Order By Client, Age;
Now use this as your expression
Count(DISTINCT {<Flag = {1}>} CLIENT_ID)
Thanks Sunny - In this case, this is not going to work (I don't think - not without some refinement). The analysis is performed over 2-year blocks, so the end table would look like:
2009–2010 | 2010–2011 | 2011–2012 | 2012–2013 | 2013–2014 | |
40–49 years | xx | xx | xx | xx | xx |
50–59 years | xx | xx | xx | xx | xx |
60–69 years | xx | xx | xx | xx | xx |
70–79 yrs | xx | xx | xx | xx | xx |
80+ years | xx | xx | xx | xx | xx |
Total 40+ Years | Sum of above | Sum of above | Sum of above | Sum of above | Sum of above |
Now the issue lies in that a client who attends in 2009 for the first time, and then in 2010, and then in 2011 needs to be only counted once in each block, irrespective of the age at attendance. For example, the client is 49 at their 2009 attendance and 50 at their 2010 attendance, then the count should only have them at the 40-49 band for the 2009-2010 column, but then they should also be counted once again in the 50-59 years band of the 2010-2011 column, and so forth.
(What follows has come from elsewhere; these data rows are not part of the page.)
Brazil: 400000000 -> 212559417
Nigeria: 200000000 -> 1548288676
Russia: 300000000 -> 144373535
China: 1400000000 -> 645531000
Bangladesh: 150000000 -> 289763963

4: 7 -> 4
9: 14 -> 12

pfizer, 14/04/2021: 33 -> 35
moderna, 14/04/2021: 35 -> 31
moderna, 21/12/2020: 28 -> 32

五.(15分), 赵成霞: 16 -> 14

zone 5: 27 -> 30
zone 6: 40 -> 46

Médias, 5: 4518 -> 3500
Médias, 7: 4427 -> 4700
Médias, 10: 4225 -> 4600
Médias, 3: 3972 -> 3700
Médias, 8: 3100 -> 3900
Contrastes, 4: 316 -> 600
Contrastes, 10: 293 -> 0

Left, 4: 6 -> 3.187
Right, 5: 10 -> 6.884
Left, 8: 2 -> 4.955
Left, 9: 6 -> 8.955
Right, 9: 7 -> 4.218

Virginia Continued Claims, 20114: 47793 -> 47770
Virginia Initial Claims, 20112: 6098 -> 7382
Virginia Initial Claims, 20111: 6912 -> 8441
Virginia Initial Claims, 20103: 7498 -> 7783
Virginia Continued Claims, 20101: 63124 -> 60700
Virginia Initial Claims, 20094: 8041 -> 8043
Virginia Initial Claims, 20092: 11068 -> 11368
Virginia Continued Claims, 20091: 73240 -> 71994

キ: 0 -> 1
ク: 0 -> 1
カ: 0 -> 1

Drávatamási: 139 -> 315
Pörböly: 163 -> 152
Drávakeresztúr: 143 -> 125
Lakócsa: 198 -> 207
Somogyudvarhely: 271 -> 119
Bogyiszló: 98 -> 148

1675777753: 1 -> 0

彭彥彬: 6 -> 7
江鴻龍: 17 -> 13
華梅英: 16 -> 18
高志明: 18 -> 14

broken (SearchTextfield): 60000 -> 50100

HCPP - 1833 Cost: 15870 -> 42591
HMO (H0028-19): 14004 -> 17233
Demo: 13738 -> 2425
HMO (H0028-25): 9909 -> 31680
I suspect I will have to build a new table to factor for this, but was hoping that set analysis could handle it.
Any thoughts or suggestions on an approach appreciated,
Cheers,
Lee
I think this could still work but will have to be played around with. If you can provide few sample rows of data with the expected output, someone here might be able to help you achieve your desired output.
Best,
Sunny
Okay, thought I'd post an update on this - I did have to create a new structure around this.
For anyone who has to deal with a similar issue, my methodology was this
1: Get the minimum and maximum years available
LET vMinYr = YEAR($(vMinDate));
LET vMaxYr = YEAR($(vMaxDate));
2: Do a loop from through the years
FOR i =Num#($(vMinYr), '####') to Num($(vMaxYr))
LET j =Num#($(i), '####')+2; //To ensure 2 year blocks
3: Create a temporary table of sorted values
CLI_TMP:
LOAD
[Fields],
Text($(i)) & '-' & Text(Num#($(i), '####')+1) AS ATTENDANCE_RANGE, --i.e., 2013 - 2014
RESIDENT CLIENT_ATTENDANCES
WHERE Num#(YEAR(ATTENDANCE_DATE))>=$(i) AND Num#(YEAR(ATTENDANCE_DATE)) < $(j)
ORDER BY CLI_ID ASC, ATTENDANCE_DATE ASC
;
4: Screen the temp table for duplicates into the final table - I needed to do this because using peek/previous in the above build didn't seem to filter duplicates properly
LOAD
[Fields]
IF(CLI_ID <> Previous(CLI_ID),1,0) AS ATTENDANCE_FLAG --
RESIDENT CLI_TMP
ORDER BY CLI_ID ASC, ATTENDANCE_DATE ASC -- to be sure to be sure...
;
5: Drop the tmp table
Drop table CLI_TMP
Next i;
It's a bit convoluted but it works. It would be nice if there was a more elegant solutions though.